[What the task asks]: Extract each line of the entries that contains the word "mots".

+++ Data shown

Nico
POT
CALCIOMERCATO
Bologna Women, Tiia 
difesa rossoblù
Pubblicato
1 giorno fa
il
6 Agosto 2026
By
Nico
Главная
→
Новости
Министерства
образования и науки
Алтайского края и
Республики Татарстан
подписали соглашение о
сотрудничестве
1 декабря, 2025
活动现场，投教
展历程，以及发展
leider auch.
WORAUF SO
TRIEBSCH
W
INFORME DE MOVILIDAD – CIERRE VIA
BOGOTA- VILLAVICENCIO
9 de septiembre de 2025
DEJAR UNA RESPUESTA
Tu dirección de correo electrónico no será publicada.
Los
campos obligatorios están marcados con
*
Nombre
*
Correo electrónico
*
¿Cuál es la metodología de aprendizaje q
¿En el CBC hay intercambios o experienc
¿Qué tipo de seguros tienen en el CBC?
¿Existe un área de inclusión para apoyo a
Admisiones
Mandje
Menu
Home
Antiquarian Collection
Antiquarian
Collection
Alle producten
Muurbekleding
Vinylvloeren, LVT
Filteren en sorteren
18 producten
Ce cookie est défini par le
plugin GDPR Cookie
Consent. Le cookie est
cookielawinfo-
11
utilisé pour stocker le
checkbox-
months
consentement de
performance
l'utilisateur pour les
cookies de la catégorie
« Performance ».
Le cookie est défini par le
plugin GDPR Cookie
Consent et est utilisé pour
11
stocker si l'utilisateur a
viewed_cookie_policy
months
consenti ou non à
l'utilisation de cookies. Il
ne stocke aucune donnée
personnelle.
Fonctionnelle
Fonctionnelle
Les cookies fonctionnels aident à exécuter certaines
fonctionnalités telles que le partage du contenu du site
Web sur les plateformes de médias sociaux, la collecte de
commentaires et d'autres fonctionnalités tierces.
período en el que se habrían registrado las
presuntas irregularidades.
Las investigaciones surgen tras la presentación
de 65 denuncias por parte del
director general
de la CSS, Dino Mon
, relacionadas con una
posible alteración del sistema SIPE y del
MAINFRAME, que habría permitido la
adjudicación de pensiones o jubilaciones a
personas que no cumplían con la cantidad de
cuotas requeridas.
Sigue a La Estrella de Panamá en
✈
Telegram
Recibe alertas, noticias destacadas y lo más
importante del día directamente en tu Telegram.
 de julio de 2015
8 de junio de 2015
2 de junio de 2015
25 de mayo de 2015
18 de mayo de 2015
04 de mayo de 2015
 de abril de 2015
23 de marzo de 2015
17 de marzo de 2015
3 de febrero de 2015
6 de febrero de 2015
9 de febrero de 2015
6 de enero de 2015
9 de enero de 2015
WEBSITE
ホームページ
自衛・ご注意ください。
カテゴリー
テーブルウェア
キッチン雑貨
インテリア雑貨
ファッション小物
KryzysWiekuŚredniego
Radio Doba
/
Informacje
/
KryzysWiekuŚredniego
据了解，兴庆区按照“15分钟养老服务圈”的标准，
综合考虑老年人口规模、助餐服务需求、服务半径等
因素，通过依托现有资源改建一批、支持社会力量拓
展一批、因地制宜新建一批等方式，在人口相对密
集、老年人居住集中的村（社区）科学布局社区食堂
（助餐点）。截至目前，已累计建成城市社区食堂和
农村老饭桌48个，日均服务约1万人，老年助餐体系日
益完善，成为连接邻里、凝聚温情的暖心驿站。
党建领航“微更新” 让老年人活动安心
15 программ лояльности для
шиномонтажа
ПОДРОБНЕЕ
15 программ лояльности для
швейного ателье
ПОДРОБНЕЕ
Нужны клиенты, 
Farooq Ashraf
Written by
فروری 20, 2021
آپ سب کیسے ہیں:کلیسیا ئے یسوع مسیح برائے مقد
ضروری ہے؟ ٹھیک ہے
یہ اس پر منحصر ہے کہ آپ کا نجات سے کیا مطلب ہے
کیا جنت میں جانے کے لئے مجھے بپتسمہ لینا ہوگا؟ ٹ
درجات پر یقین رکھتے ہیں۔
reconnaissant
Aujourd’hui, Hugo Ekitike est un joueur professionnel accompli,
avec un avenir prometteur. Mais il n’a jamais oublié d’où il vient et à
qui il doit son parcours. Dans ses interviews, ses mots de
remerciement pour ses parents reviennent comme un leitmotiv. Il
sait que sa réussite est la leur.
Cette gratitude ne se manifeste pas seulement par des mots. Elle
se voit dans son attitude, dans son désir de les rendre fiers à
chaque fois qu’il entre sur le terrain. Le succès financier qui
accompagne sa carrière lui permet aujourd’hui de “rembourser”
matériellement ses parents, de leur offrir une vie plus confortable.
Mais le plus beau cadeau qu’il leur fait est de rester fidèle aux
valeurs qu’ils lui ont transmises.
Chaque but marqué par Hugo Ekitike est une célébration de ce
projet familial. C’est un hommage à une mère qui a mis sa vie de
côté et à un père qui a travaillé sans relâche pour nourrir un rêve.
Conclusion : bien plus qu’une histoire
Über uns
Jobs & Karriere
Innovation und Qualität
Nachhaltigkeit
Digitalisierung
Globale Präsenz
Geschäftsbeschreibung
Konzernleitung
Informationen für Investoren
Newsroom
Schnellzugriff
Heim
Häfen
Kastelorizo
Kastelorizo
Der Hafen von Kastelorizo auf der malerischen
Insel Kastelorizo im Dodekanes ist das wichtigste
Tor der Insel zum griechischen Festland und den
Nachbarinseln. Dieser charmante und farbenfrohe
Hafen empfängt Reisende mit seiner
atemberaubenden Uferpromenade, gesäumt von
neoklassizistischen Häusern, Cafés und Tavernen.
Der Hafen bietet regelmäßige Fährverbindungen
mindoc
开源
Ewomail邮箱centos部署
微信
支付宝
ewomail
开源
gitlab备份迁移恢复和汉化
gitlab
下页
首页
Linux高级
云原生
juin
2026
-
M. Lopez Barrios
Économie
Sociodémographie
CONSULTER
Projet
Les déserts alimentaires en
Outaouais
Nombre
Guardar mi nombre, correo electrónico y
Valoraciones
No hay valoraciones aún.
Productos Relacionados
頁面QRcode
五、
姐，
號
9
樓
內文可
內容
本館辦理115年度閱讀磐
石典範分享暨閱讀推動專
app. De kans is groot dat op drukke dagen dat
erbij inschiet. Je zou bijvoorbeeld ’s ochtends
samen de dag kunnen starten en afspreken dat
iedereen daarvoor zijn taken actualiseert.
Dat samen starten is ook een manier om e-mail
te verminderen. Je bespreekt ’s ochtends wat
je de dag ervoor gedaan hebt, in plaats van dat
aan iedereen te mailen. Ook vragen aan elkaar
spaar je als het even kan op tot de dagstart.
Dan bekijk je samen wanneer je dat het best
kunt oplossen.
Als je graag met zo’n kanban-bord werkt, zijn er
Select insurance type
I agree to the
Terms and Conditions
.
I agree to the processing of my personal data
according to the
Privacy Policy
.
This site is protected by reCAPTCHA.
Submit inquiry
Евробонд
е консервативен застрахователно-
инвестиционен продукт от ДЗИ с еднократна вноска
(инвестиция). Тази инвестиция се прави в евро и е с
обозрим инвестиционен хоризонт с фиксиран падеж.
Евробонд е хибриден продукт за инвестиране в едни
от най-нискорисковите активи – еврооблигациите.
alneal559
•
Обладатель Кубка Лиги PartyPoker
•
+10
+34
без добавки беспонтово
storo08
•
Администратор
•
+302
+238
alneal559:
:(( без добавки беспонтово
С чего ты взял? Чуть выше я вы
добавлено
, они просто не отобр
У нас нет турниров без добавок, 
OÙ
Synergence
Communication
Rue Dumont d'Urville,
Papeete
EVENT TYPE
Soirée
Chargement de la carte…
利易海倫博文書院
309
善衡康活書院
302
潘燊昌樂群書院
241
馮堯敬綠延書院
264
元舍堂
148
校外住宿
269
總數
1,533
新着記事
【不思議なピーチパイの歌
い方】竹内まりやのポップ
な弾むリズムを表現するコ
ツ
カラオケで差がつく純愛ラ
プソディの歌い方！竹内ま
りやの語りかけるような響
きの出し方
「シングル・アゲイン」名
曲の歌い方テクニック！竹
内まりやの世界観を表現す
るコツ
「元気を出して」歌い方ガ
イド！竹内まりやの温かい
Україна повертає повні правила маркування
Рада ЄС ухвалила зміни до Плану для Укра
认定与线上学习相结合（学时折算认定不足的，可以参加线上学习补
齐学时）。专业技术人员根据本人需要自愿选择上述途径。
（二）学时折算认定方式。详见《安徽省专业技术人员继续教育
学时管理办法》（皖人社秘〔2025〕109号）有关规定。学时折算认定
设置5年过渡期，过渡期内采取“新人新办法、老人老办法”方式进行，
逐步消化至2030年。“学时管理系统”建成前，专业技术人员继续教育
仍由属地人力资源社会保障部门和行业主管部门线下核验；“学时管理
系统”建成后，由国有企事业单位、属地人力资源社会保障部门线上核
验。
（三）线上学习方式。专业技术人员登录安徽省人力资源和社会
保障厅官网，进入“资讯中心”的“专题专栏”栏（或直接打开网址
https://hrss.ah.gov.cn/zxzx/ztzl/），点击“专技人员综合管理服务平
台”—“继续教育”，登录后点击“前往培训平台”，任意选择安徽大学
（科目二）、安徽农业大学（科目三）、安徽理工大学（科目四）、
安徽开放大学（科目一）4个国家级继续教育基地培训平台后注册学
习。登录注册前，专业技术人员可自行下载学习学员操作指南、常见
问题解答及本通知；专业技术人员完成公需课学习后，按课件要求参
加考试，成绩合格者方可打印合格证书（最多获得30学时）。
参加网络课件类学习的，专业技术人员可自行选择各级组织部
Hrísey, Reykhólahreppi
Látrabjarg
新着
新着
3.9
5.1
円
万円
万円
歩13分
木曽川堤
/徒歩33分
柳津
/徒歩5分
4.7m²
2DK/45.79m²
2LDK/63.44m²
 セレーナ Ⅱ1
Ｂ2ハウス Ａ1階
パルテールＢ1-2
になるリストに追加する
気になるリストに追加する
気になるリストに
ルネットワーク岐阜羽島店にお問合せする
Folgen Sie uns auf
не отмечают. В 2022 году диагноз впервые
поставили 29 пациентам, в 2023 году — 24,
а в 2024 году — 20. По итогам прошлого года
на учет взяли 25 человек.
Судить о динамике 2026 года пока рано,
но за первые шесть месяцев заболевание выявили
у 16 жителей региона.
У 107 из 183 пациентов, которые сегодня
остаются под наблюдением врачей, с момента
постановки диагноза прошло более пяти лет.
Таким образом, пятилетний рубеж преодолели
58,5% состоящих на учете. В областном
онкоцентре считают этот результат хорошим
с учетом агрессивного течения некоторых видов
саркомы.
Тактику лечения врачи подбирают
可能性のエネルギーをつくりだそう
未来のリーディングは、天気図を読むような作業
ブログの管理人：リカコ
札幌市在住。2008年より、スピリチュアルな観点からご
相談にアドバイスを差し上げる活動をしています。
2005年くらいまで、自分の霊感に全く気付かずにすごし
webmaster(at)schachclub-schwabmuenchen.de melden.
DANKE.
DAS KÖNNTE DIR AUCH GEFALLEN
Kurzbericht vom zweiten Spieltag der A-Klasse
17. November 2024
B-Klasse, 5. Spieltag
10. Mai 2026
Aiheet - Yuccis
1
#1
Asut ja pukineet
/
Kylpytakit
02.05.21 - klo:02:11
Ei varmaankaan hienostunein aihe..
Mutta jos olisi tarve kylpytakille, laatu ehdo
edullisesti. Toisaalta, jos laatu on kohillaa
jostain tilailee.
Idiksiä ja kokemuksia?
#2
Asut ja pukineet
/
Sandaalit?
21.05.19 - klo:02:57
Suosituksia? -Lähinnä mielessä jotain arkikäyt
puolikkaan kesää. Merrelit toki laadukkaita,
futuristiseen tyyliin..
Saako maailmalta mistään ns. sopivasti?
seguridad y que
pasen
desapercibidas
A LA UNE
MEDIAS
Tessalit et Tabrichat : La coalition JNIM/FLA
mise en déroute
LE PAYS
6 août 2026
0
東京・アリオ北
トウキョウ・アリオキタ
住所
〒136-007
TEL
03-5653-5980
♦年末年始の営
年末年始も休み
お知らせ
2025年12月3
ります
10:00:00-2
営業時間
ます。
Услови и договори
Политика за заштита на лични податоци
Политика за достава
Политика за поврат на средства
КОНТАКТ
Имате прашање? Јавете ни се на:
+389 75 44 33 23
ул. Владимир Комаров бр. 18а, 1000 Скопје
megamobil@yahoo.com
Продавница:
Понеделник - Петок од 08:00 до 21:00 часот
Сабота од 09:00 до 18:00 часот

++++++

[Reply]:
qui il doit son parcours. Dans ses interviews, ses mots de
Cette gratitude ne se manifeste pas seulement par des mots. Elle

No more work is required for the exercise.